The price of unfairness in linear bandits with biased feedback

Part of Advances in Neural Information Processing Systems 35 (NeurIPS 2022) Main Conference Track

Bibtex Paper Supplemental


Solenne Gaucher, Alexandra Carpentier, Christophe Giraud


In this paper, we study the problem of fair sequential decision making with biased linear bandit feedback. At each round, a player selects an action described by a covariate and by a sensitive attribute. The perceived reward is a linear combination of the covariates of the chosen action, but the player only observes a biased evaluation of this reward, depending on the sensitive attribute.

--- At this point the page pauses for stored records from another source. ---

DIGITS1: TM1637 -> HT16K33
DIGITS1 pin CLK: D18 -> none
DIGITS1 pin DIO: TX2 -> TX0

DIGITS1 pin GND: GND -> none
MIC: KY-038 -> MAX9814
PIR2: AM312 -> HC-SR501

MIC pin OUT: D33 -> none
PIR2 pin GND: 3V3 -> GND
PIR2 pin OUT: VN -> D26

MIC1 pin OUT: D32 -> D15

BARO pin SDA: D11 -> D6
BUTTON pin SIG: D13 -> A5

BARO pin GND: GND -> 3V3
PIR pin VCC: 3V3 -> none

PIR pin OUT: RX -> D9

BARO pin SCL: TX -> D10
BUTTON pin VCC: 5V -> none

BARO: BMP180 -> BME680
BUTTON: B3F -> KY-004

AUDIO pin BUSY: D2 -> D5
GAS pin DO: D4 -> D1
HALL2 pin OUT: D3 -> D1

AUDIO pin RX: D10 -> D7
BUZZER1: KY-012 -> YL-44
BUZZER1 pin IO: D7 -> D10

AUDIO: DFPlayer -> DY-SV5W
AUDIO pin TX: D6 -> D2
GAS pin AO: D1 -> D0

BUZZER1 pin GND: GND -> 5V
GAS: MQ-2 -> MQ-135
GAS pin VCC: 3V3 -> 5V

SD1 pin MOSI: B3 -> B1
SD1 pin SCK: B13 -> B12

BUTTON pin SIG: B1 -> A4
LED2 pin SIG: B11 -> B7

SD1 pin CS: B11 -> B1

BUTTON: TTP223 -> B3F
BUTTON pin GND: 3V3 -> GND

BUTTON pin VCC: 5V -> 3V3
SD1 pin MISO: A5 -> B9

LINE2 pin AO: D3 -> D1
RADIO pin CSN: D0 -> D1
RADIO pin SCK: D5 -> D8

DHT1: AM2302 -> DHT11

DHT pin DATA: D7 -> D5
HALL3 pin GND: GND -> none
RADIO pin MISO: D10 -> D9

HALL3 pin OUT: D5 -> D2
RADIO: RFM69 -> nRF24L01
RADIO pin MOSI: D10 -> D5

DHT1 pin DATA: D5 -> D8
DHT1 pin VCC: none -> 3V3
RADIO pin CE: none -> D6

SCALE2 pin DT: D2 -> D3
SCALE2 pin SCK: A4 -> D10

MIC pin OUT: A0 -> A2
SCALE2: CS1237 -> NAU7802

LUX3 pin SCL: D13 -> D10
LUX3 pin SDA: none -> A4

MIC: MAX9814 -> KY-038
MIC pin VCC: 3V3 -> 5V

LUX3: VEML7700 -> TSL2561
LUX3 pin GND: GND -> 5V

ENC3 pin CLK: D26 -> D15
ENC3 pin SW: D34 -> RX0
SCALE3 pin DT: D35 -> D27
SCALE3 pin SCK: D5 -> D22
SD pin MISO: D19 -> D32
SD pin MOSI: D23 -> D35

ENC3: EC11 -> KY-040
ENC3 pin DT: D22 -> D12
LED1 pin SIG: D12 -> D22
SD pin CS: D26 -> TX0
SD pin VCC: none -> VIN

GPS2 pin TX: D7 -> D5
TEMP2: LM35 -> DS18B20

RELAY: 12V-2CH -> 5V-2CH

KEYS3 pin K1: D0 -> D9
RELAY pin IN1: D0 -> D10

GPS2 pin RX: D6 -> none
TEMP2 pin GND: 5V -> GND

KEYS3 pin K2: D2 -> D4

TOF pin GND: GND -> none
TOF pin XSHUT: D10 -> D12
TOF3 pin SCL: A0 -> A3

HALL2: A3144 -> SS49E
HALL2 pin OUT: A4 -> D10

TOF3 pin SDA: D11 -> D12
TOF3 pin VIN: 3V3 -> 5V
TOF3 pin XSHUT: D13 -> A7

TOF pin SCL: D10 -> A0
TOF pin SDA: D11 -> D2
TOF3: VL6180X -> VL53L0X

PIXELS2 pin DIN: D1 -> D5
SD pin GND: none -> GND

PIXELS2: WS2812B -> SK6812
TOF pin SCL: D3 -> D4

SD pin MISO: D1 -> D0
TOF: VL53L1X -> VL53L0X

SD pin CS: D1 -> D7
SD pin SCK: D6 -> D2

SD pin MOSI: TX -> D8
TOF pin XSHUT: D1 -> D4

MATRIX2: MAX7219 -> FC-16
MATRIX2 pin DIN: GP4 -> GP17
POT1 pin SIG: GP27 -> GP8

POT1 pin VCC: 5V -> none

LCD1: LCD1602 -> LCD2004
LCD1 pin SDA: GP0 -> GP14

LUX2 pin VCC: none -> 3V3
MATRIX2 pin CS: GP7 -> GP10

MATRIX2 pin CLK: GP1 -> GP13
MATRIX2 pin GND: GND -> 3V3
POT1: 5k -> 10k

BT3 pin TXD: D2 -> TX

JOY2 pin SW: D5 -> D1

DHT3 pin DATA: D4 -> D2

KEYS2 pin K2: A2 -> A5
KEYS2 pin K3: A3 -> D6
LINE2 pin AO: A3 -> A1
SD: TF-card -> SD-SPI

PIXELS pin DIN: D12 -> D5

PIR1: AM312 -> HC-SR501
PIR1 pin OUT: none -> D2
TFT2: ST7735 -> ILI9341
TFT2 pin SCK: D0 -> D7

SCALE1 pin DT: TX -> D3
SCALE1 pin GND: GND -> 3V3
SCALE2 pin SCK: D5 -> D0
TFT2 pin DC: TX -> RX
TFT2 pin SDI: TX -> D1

To characterize the difficulty of this problem, we design a phased elimination algorithm that corrects the unfair evaluations, and establish upper bounds on its regret. We show that the worst-case regret is smaller than $\mathcal{O}(\kappa_* ^{1/3}\log(T)^{1/3}T^{2/3})$, where $\kappa_*$ is an explicit geometrical constant characterizing the difficulty of bias estimation. We prove lower bounds on the worst-case regret for some sets of actions showing that this rate is tight up to a possible sub-logarithmic factor. We also derive gap-dependent upper bounds on the regret, and matching lower bounds for some problem instance. Interestingly, these results reveal a transition between a regime where the problem is as difficult as its unbiased counterpart, and a regime where it can be much harder.